Items contained in a dataset:

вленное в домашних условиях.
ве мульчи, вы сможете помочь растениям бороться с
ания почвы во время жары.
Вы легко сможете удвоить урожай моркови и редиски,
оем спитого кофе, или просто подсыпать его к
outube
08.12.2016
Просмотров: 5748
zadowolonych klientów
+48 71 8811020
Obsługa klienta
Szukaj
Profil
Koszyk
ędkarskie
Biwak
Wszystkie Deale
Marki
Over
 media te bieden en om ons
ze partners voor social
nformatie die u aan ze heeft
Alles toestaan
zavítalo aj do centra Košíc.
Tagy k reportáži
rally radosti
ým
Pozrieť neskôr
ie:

## What you need to do
Can you put every line from all the items above into a JSON list of strings, one string per line, leaving out any blank lines?

## Your response
[
  "вленное в домашних условиях.",
  "ве мульчи, вы сможете помочь растениям бороться с",
  "ания почвы во время жары.",
  "Вы легко сможете удвоить урожай моркови и редиски,",
  "оем спитого кофе, или просто подсыпать его к",
  "outube",
  "08.12.2016",
  "Просмотров: 5748",
  "zadowolonych klientów",
  "+48 71 8811020",
  "Obsługa klienta",
  "Szukaj",
  "Profil",
  "Koszyk",
  "ędkarskie",
  "Biwak",
  "Wszystkie Deale",
  "Marki",
  "Over",
  " media te bieden en om ons",
  "ze partners voor social",
  "nformatie die u aan ze heeft",
  "Alles toestaan",
  "zavítalo aj do centra Košíc.",
  "Tagy k reportáži",
  "rally radosti",
  "ým",
  "Pozrieť neskôr",
  "ie:"
]